The internet and mobile phones have brought such massive upheavals to these markets over the last 20 years that these companies have partly lost their previous business to technology companies, while on the other hand, customers have been able to shop around for prices more effectively. At the same time, companies have had to make significant investments just to stay in the game. In other words, it hasn’t been an easy equation for them.
Now, I think we can see that at least some of these companies are better understanding how they need to operate in the market to succeed, and bundled services for consumers are one potential way to create a better future for the companies (on one hand, to increase average revenue per user (ARPU), and on the other, to improve customer retention).
Today, I was interested in looking at, for example, Verizon’s 2025 report and, on the other hand, reading the transcript of their Q1/26 earnings call. That analysis of a single company contains many references to the challenges this market has previously driven itself into. The Q&A section had some quite interesting examples illustrating the massive mindset shifts these companies have had to undergo in their operations. The most essential point is that a secure and reliable connection to data networks is clearly becoming the core of the services sold to consumers, which is exactly the core of F-Secure’s strategy. I intend to continue this research for other Tier 1 operators and plan to return to this theme later.
In short, I understand the concern, and I do not want to downplay the risks, but my own ongoing research into the topic has confirmed rather than weakened my faith in F-Secure and its chosen strategy.
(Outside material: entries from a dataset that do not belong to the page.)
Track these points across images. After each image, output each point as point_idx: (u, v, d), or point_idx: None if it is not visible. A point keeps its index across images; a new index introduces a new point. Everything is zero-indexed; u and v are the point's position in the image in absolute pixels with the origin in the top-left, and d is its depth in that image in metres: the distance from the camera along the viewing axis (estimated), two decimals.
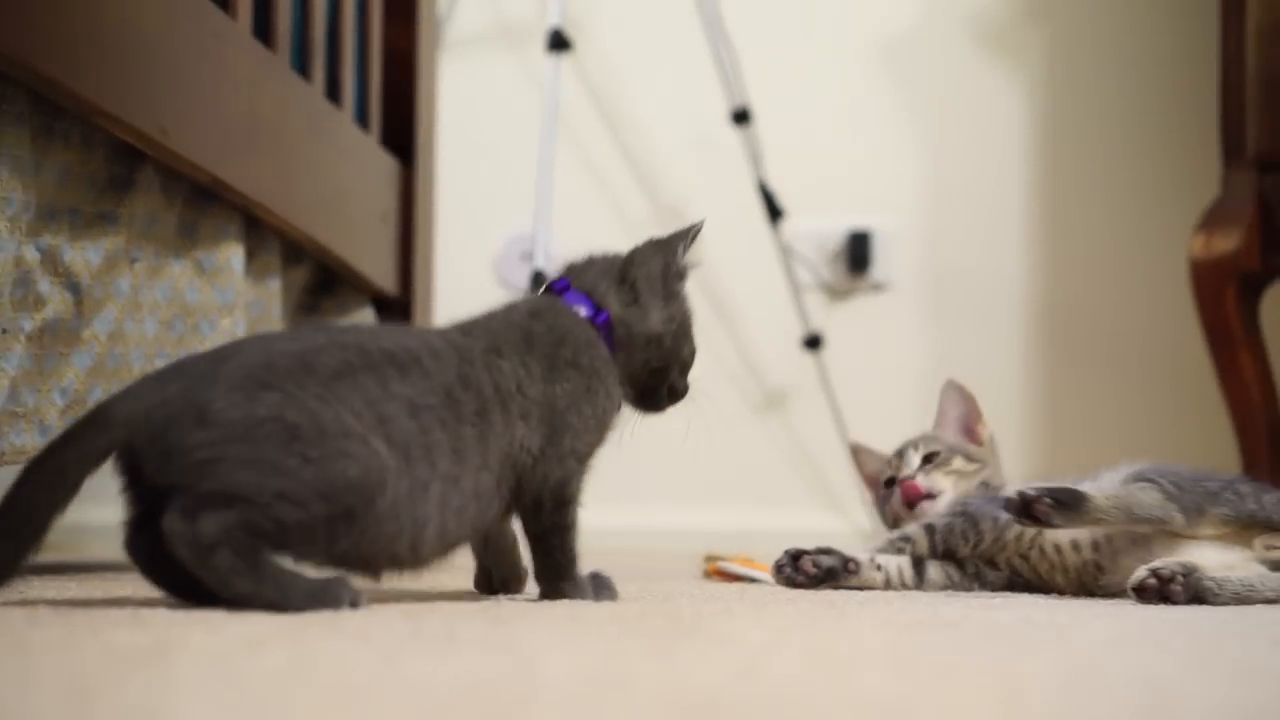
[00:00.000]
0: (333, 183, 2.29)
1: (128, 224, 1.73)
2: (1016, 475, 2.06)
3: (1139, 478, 1.76)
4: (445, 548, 1.39)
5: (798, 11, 3.50)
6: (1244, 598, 1.64)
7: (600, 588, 1.51)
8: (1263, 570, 1.68)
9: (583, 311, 1.53)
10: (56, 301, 1.62)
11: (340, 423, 1.26)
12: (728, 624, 1.29)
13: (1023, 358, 3.41)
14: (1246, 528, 1.74)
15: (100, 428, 1.23)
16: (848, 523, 3.27)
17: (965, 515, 1.84)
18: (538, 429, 1.44)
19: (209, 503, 1.20)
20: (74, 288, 1.65)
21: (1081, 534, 1.80)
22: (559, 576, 1.49)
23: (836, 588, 1.82)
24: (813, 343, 3.34)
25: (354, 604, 1.25)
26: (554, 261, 2.73)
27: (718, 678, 0.91)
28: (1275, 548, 1.73)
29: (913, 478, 1.95)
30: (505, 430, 1.41)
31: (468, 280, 3.35)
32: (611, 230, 2.96)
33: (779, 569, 1.85)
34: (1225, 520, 1.73)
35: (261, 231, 2.09)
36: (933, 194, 3.46)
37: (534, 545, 1.49)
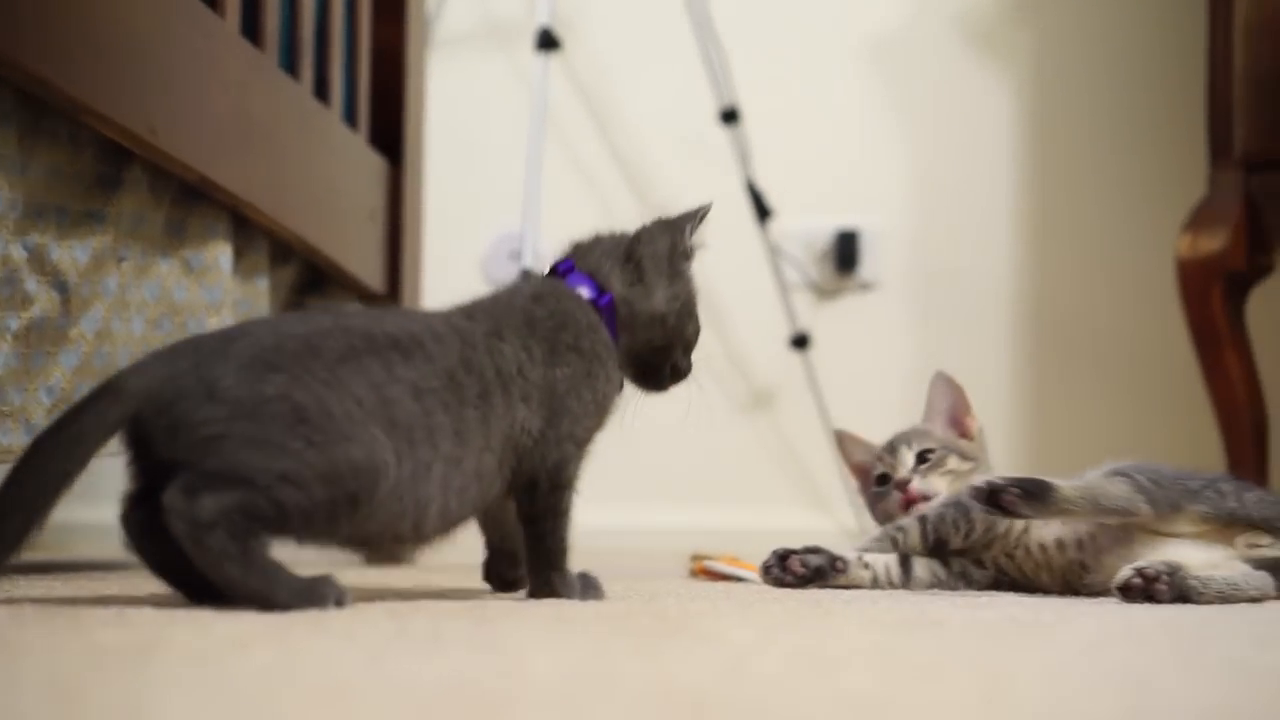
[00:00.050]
0: (321, 181, 2.29)
1: (115, 223, 1.73)
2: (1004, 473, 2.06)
3: (1116, 472, 1.76)
4: (447, 526, 1.42)
5: (786, 12, 3.50)
6: (1228, 596, 1.64)
7: (587, 587, 1.52)
8: (1246, 569, 1.69)
9: (585, 293, 1.55)
10: (43, 300, 1.62)
11: (344, 407, 1.27)
12: (713, 623, 1.29)
13: (1010, 357, 3.42)
14: (1228, 526, 1.75)
15: (113, 398, 1.24)
16: (834, 522, 3.27)
17: (958, 505, 1.85)
18: (538, 411, 1.45)
19: (211, 483, 1.21)
20: (61, 286, 1.65)
21: (1066, 533, 1.80)
22: (549, 565, 1.49)
23: (824, 587, 1.82)
24: (800, 342, 3.34)
25: (340, 603, 1.25)
26: (542, 261, 2.73)
27: (703, 677, 0.91)
28: (1257, 546, 1.74)
29: (909, 481, 1.95)
30: (507, 412, 1.42)
31: (455, 279, 3.33)
32: (600, 230, 2.95)
33: (766, 570, 1.85)
34: (1205, 518, 1.74)
35: (249, 230, 2.08)
36: (920, 194, 3.47)
37: (527, 529, 1.50)
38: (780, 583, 1.82)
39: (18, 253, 1.58)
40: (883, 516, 1.97)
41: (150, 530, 1.25)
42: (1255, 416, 2.65)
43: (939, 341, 3.40)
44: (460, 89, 3.45)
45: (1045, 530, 1.82)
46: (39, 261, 1.61)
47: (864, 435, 2.06)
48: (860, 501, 2.11)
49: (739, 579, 2.05)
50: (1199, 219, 2.68)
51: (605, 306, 1.55)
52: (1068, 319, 3.41)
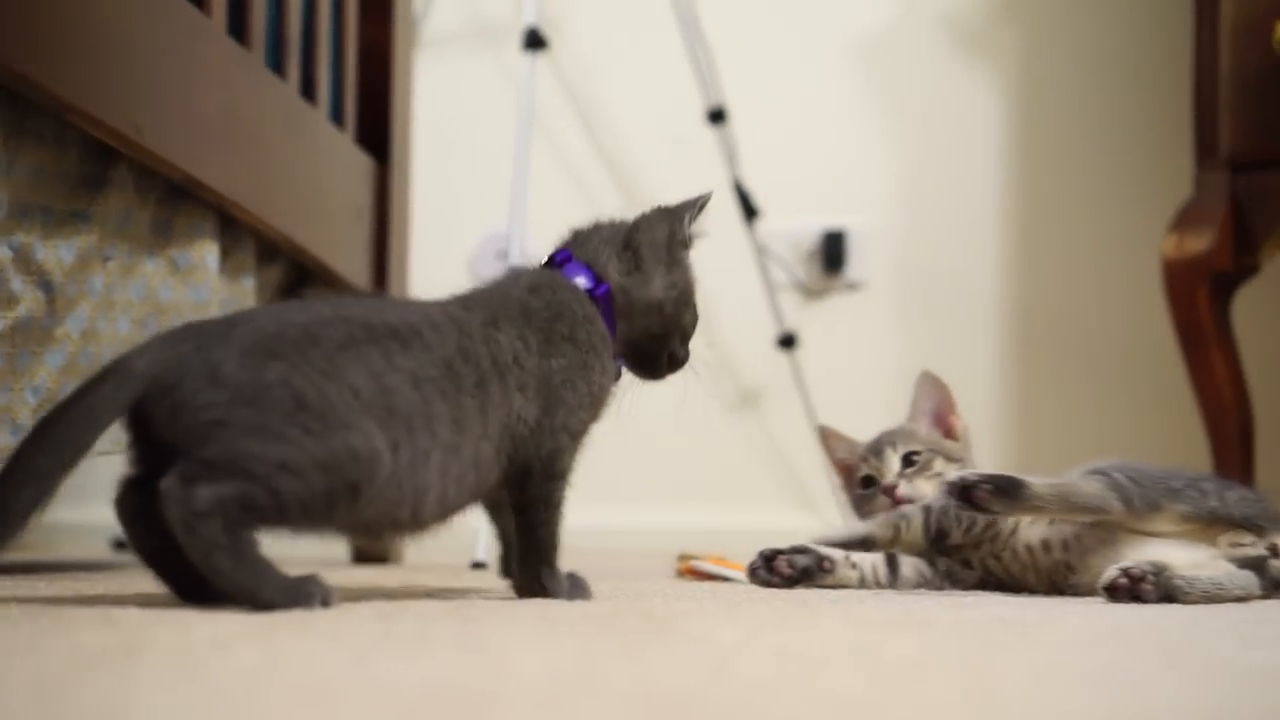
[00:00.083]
0: (308, 181, 2.29)
1: (101, 222, 1.73)
2: None
3: (1094, 471, 1.77)
4: (446, 513, 1.43)
5: (773, 11, 3.50)
6: (1213, 596, 1.65)
7: (574, 587, 1.52)
8: (1231, 568, 1.69)
9: (582, 283, 1.55)
10: (29, 300, 1.62)
11: (344, 396, 1.28)
12: (700, 623, 1.29)
13: (997, 357, 3.42)
14: (1210, 525, 1.75)
15: (121, 378, 1.25)
16: (821, 521, 3.27)
17: None
18: (534, 400, 1.47)
19: (209, 472, 1.21)
20: (46, 286, 1.64)
21: (1052, 534, 1.80)
22: (540, 559, 1.50)
23: (811, 587, 1.82)
24: (787, 342, 3.34)
25: (326, 603, 1.25)
26: (529, 260, 2.73)
27: (688, 677, 0.91)
28: (1240, 545, 1.74)
29: (896, 486, 1.95)
30: (503, 401, 1.43)
31: (442, 279, 3.32)
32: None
33: (753, 571, 1.85)
34: (1186, 517, 1.75)
35: (236, 230, 2.08)
36: (907, 194, 3.47)
37: (519, 518, 1.50)
38: (767, 584, 1.83)
39: (3, 252, 1.57)
40: (867, 517, 1.97)
41: (143, 517, 1.27)
42: (1241, 417, 2.65)
43: (926, 341, 3.40)
44: (447, 88, 3.45)
45: (1032, 531, 1.82)
46: (24, 261, 1.61)
47: (849, 433, 2.06)
48: (846, 499, 2.11)
49: (726, 579, 2.05)
50: (1185, 219, 2.69)
51: (602, 296, 1.56)
52: (1054, 319, 3.41)
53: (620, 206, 3.43)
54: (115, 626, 1.08)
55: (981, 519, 1.83)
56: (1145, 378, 3.30)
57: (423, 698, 0.80)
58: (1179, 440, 2.93)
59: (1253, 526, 1.75)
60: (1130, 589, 1.63)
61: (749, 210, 3.27)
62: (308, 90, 2.34)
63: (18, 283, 1.60)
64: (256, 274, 2.19)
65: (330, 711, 0.75)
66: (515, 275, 1.58)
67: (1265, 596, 1.72)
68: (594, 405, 1.53)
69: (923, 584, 1.86)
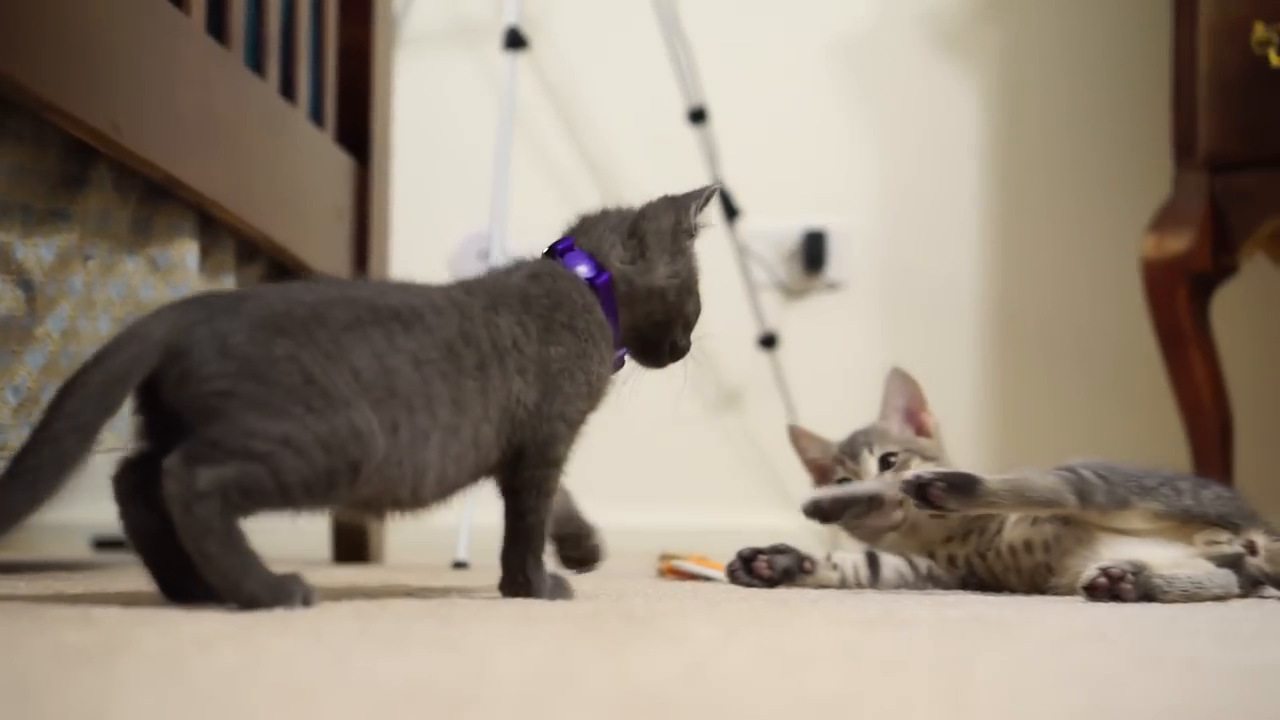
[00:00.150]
0: (287, 180, 2.29)
1: (81, 221, 1.72)
2: None
3: (1063, 468, 1.77)
4: (445, 493, 1.44)
5: (754, 11, 3.51)
6: (1193, 595, 1.65)
7: (556, 587, 1.52)
8: (1210, 567, 1.70)
9: (583, 272, 1.56)
10: (8, 299, 1.61)
11: (346, 376, 1.29)
12: (680, 622, 1.29)
13: (977, 356, 3.42)
14: (1185, 523, 1.76)
15: (141, 343, 1.25)
16: (801, 521, 3.27)
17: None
18: (534, 385, 1.48)
19: (213, 454, 1.22)
20: (26, 285, 1.64)
21: (1034, 535, 1.81)
22: (526, 549, 1.50)
23: (792, 587, 1.83)
24: (768, 342, 3.34)
25: (307, 602, 1.25)
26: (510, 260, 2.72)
27: (667, 676, 0.91)
28: (1216, 543, 1.75)
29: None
30: (503, 384, 1.45)
31: (423, 279, 3.33)
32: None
33: (732, 574, 1.85)
34: (1158, 514, 1.75)
35: (216, 229, 2.08)
36: (888, 193, 3.47)
37: (508, 503, 1.51)
38: (748, 585, 1.83)
39: None
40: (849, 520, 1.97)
41: (140, 496, 1.28)
42: (1220, 416, 2.66)
43: (907, 341, 3.40)
44: (428, 88, 3.44)
45: (1014, 532, 1.83)
46: (3, 260, 1.60)
47: (820, 432, 2.06)
48: None
49: (707, 578, 2.05)
50: (1164, 219, 2.70)
51: (603, 285, 1.56)
52: (1035, 318, 3.42)
53: (601, 206, 3.44)
54: (96, 626, 1.08)
55: None
56: (1125, 377, 3.31)
57: (402, 697, 0.80)
58: (1159, 439, 2.94)
59: (1228, 524, 1.76)
60: (1109, 588, 1.63)
61: (730, 210, 3.27)
62: (287, 89, 2.34)
63: None
64: (236, 273, 2.18)
65: (310, 711, 0.76)
66: (516, 264, 1.59)
67: (1244, 595, 1.73)
68: (592, 395, 1.54)
69: (904, 585, 1.86)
And as for the partners’ motivation, etc., based on my own personal experience, these are always tricky things. There can simply be too many different competing projects (within the customer organization—and these can be completely unrelated to, say, cybersecurity in this case), and internal arrangements, especially in a clearly larger organization, can take a surprisingly long time. For example, in Verizon’s case, they talked a lot about developing customer segmentation, which also ties up their IT resources (they have other development needs as well), and that segmentation, in turn, is very much related to what kind of packages are offered.